I know a lot of Christians will disagree but I like the saying from somewhere, God doesn’t want supplicants, he wants equals and company.
As far as daily meditation, it is a struggle, not even talking about quieting the mind, if one has been doing it for decades. It is a struggle even larger because sometimes you feel like you are not reaching anything and you are just getting nowhere and going through the motions. The qi is not there. But then when it flows, you feel the Connection! I just wish it wasn’t so rare.
See, a lot of Christians have no clue about the teachings of Yoga. They say its of the devil, but they have never tried to understand it. Yoga is the merging of the individual soul with God. The Westerners have degraded Yoga to something you do for a lean body and because it
s in fashion and Madonna does it, too. Meditation is not taught properly, as the New Age Gurus are mostly full of themselves and ignorant.

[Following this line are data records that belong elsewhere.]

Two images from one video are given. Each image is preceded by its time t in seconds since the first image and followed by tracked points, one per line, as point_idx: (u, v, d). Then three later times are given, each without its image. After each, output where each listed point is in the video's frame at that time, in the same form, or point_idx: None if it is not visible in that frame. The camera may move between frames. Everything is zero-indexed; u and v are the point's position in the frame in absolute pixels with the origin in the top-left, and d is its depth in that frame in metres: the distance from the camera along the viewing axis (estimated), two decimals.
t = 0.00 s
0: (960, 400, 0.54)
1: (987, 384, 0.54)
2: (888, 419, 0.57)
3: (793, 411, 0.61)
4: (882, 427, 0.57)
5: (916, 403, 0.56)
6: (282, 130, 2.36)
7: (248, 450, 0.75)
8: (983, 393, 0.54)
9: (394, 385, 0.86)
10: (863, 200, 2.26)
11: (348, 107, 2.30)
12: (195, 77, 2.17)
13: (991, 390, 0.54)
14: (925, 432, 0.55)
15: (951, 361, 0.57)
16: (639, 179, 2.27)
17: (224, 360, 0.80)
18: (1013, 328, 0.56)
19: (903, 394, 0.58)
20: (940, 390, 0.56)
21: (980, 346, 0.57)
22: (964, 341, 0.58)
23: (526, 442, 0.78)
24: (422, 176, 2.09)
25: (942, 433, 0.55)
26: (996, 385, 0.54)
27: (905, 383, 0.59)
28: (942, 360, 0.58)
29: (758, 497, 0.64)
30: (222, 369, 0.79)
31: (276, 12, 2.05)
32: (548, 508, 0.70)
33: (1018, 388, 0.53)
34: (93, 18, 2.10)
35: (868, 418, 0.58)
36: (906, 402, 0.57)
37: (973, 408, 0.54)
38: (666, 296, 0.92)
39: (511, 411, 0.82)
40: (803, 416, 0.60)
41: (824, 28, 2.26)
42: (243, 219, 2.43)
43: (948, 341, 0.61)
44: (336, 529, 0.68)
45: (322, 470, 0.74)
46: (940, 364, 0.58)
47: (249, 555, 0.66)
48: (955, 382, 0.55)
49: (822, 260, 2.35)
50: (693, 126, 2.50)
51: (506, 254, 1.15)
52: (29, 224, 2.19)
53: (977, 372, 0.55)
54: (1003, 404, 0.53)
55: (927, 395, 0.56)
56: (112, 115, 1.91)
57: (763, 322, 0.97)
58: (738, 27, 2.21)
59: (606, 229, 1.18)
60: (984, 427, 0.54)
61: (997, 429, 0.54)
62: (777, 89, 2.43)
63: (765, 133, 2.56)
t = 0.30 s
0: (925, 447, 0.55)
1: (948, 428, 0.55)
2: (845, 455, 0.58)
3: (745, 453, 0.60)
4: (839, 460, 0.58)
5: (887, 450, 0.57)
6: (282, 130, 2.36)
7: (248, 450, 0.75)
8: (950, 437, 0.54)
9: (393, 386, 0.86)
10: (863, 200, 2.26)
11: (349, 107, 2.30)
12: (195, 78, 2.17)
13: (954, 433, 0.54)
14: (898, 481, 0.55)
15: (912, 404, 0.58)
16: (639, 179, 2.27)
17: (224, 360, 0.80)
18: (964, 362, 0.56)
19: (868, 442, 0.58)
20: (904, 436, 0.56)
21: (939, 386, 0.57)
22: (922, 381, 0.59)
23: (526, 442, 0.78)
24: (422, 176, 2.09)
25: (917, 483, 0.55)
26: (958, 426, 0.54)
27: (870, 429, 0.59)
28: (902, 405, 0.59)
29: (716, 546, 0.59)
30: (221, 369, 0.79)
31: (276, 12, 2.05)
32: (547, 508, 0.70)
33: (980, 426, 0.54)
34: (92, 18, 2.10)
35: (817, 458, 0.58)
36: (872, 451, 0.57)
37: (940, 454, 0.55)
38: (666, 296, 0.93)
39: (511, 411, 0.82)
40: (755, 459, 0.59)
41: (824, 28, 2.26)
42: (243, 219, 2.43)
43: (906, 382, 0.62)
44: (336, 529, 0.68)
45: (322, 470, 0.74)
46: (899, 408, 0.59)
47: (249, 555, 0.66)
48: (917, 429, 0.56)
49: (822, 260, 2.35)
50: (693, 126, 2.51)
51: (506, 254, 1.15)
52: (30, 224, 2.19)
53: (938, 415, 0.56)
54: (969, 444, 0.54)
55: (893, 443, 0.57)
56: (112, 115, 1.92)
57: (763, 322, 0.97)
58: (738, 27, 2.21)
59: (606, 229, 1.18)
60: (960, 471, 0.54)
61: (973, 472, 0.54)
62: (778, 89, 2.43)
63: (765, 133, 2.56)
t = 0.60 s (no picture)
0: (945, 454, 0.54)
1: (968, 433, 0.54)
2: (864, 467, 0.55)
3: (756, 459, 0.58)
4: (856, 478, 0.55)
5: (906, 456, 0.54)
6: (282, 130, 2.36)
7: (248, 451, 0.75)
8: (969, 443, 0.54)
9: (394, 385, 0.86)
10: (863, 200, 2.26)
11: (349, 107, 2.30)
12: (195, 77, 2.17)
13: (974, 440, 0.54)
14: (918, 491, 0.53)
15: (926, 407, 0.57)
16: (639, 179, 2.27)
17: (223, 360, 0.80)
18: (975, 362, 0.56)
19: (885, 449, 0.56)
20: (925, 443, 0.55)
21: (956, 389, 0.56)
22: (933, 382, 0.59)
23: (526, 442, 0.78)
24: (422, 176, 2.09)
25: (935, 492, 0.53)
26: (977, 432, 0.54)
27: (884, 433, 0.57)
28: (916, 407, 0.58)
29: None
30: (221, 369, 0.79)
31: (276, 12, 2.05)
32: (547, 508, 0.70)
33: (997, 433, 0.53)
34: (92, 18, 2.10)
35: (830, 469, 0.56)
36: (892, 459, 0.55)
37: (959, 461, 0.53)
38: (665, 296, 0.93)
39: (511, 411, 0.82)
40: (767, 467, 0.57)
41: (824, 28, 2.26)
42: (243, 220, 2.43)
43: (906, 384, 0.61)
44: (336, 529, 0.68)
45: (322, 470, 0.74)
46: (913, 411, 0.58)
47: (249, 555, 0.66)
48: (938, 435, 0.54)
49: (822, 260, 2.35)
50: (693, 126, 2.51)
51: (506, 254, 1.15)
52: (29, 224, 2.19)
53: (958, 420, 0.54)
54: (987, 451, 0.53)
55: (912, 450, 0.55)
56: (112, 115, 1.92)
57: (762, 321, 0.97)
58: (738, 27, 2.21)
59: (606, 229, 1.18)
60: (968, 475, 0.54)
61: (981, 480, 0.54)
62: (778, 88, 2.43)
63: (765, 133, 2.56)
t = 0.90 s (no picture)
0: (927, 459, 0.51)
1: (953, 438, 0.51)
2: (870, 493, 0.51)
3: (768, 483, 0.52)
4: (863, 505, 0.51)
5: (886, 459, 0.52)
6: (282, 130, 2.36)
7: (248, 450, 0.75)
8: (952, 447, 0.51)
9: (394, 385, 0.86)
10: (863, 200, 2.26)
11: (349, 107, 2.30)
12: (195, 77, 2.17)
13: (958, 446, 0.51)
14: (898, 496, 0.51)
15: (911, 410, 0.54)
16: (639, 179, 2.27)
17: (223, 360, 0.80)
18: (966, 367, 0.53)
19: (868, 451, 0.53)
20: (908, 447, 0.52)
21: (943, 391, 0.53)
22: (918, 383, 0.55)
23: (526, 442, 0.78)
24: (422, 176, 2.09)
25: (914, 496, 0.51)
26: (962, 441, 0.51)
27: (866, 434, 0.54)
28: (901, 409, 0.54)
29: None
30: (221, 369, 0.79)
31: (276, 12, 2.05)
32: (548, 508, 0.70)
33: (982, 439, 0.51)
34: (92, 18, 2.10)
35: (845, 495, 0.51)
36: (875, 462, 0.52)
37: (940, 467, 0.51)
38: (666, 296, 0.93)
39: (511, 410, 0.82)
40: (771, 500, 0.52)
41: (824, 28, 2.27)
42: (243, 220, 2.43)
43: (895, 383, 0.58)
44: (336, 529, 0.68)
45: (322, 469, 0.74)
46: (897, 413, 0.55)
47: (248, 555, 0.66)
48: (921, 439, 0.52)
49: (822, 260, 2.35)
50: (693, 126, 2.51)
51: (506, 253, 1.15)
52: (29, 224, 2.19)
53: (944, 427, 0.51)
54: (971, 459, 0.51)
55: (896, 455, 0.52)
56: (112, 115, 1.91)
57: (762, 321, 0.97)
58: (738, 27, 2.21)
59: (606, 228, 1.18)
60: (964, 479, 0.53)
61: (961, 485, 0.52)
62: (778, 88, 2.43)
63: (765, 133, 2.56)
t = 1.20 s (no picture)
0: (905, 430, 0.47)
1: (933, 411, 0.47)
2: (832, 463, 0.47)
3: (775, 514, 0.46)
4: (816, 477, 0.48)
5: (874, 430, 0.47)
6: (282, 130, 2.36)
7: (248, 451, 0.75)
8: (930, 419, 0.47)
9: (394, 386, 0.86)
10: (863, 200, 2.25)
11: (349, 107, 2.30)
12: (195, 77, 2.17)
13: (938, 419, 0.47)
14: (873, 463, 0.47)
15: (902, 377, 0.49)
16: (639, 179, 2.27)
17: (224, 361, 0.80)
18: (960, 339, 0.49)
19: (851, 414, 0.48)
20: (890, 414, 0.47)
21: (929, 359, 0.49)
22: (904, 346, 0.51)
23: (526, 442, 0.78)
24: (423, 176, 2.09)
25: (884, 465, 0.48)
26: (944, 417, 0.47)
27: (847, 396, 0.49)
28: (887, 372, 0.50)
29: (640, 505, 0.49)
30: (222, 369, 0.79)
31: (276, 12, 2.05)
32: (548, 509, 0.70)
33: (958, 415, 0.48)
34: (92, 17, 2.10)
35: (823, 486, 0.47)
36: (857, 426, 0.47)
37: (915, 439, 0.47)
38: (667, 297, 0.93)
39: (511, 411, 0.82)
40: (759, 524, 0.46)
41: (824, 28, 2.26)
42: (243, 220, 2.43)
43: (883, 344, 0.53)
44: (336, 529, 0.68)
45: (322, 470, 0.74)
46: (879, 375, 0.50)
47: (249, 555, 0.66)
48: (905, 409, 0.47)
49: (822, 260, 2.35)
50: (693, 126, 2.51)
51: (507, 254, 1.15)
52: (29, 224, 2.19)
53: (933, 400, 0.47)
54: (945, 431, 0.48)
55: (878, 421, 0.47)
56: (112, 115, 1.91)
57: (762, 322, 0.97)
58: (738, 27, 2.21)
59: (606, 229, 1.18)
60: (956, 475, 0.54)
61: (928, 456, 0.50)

Meditation is about quieting the mind, but it is a process. Quieting the mind is the endresult, it is the state of Nirvana or Samadhi, a state that is only possible when one has achieved mastership of the mind. We mere mortals have to learn to sit, breathe and surrender to the process. Meditation is trying to concentrate on one thing and holding that concentration. Your mind will start to move in different ways, it´ll tell you there are dishes to wash, a new series on Netflix that seems cool and so on…the process is to see it happening and bring the mind back to the focus point. Over and over again…for hours, months and years. The secret to succes is perseverence and surrender to what IS.